When Brian Johnson replaced Scott as the band’s lead singer he declined to play it live out of respect for his predecessor. The Australian hard rock band last performed ‘It’s A Long Way To The Top (If You Wanna Rock n’ Roll)’ at Hammersmith’s Eventim Apollo (well, the Hammersmith Odeon, as it was known back then) in 1979.
Eric Clapton – ‘Tears in Heaven’
Written following the death of Clapton’s four-year old son Conor, who tragically fell from the window of a New York apartment block in 1991, ‘Tears in Heaven’ is a song that comes from a place of immense grief and sadness. Difficult though the subject matter may be, that isn’t why Clapton retired the track from his live shows for an entire decade. “I didn’t feel the loss any more, which is so much a part of performing those songs,” he explained to Associated Press, speaking about ‘Tears in Heaven’ and another song, ‘My Father’s Eyes’. “I really have to connect with the feelings that were there when I wrote them. They’re kind of gone and I really don’t want them to come back, particularly. My life is different now. They probably just need a rest and maybe I’ll introduce them for a much more detached point of view.”
A decade later Clapton made good on his promise, and the two well-known songs have since returned to his regular set-lists.
Bob Dylan – ‘Hurricane’
Bob Dylan has always done his own thing at live shows: light on stage patter, heavy on deep cuts, and creative when it comes to dramatically rearranging old classics, he’s never been an artist to reel out the back-to-back hits. As you’d expect from such a prolific songwriter, there are plenty of gems that he rarely plays live.
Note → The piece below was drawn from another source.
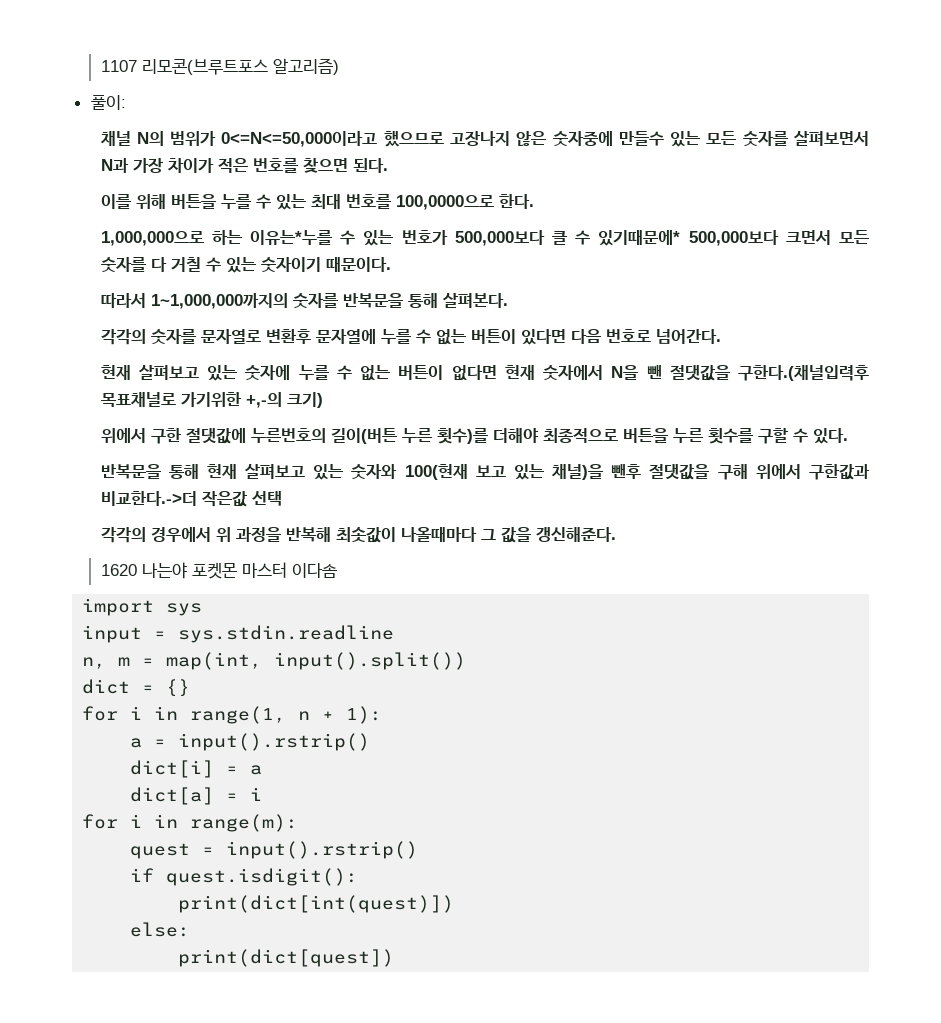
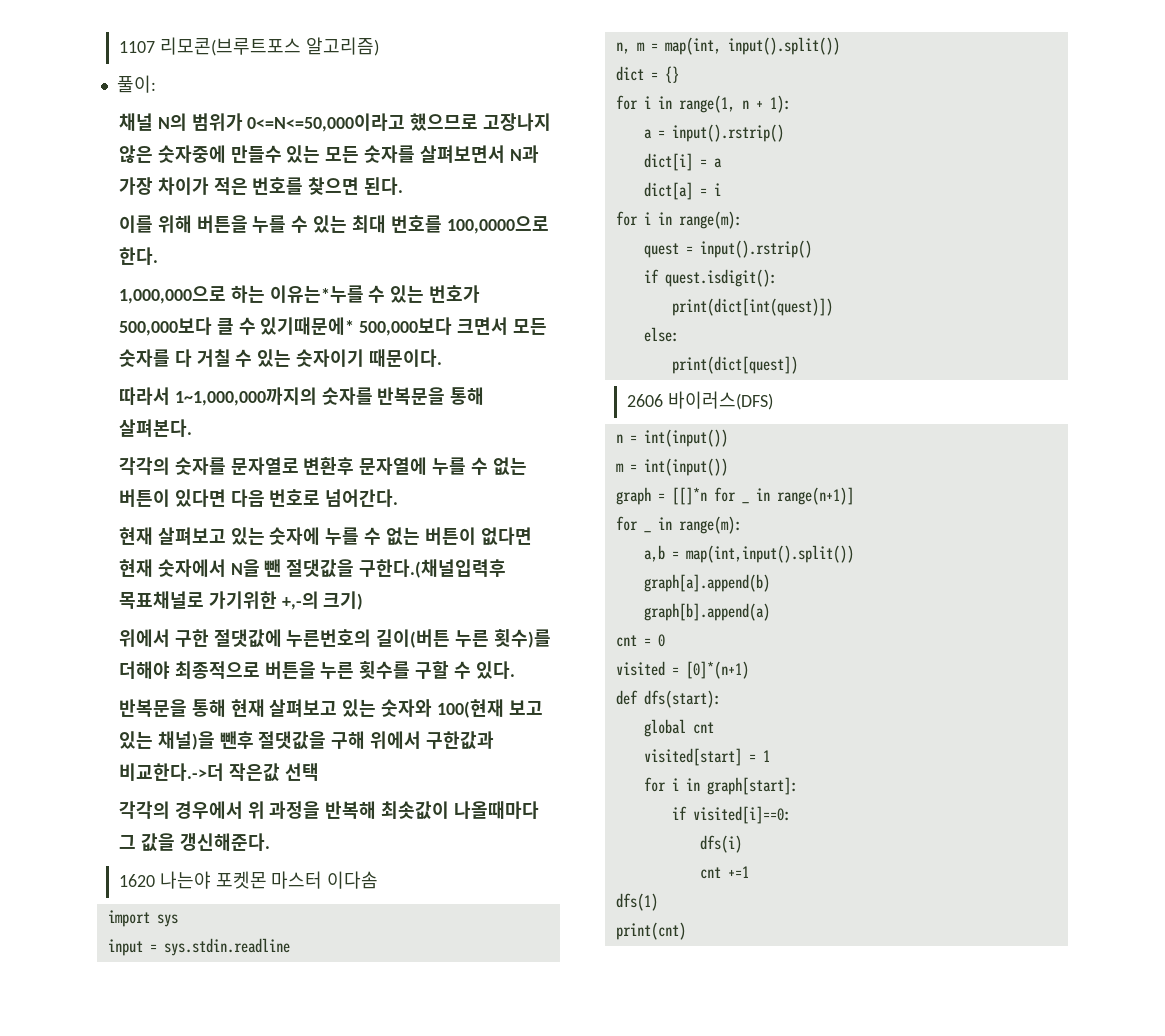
(395, 958) none -> [626,391,773,410] [615,429,728,447] [615,458,728,476] [615,487,749,505] [755,487,854,505] [615,516,651,533] [657,516,742,534] [643,545,854,563] [643,574,770,592] [643,603,770,621] [615,634,665,647] [615,661,749,679] [615,690,721,708] [643,719,714,737] [643,748,770,766] [643,777,798,795] [671,806,791,824] [699,835,742,853] [699,866,749,879] [615,893,658,911] [615,922,686,940] // 2606 바이러스(DFS) // n = int(input()) // m = int(input()) // graph = [[]*n for _ in range(n+1)] // for _ in range(m): // a,b = map(int,input().split()) // graph[a].append(b) // graph[b].append(a) // cnt = 0 // visited = [0]*(n+1) // def dfs(start): // global cnt // visited[start] = 1 // for i in graph[start]: // if visited[i]==0: // dfs(i) // cnt +=1 // dfs(1) // print(cnt)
That said, ‘Hurricane’ is perhaps one of the most elusive: he hasn’t performed it since 1976.
A topical protest song about the imprisonment of Rubin “Hurricane” Carter (who had been charged with triple murder), Dylan’s song explored racial profiling by the justice system and it quickly became controversial. Several figures involved in the case took legal action over the way they’d been depicted, and decades on from Carter’s conviction Dylan has retired it from live shows. Why? Well, as Dylan himself sang, “it won’t be over till they clear his name”.
Rubin Carter was cleared and freed in 1985 following an appeal after serving twenty years in prison – perhaps Dylan felt the time had passed?
Korn – ‘Daddy’
An emotionally taxing listen, ‘Daddy’ comes from a place of personal pain. Korn’s Jonathan Davis wrote this song about being sexual abused as a child; the song contains a recording of Davis crying. “I went to my parents and told them about it, and they thought I was lying and joking around,” he told Kerrang. “They never did shit about it.”
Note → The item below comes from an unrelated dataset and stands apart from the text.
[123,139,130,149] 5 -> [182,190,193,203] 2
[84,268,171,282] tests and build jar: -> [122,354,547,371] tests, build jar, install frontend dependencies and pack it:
Though Korn have performed ‘Daddy’ in a few more recent tours, it stayed out of their setlist for years: as Davis put it, it would be a huge challenge to capture the raw emotion of the original recording night after night. “I don’t play that song live because it’s just magic,” Davis told the fan site Korn Underground. “If I play that song over and over every night, it’d lose its meaning. I don’t want people to expect me to freak out like I did on that. That was what happened in that point in time, and that magic was captured, and I don’t want to fuck with it.”
Radiohead – ‘Creep’
It’s common knowledge that Thom Yorke despises ‘Creep’: the dirgey, outsider anthem from Radiohead’s debut album, and, incidentally, the band’s breakthrough single. On one of his more generous days, Yorke called it “crap” – another time, he said that the band had “sucked Satan’s cock” while creating the song. And when a fan dared to request ‘Creep’ at a show in Montreal, Yorke answered: “Fuck off, we’re tired of it”. Radiohead refused to play the song live for seven consecutive years.
Remarkably, the story has a happy-ish ending: Yorke’s view towards ‘Creep’ has actually softened over time, and it’s a fairly regular fixture at their shows again these days.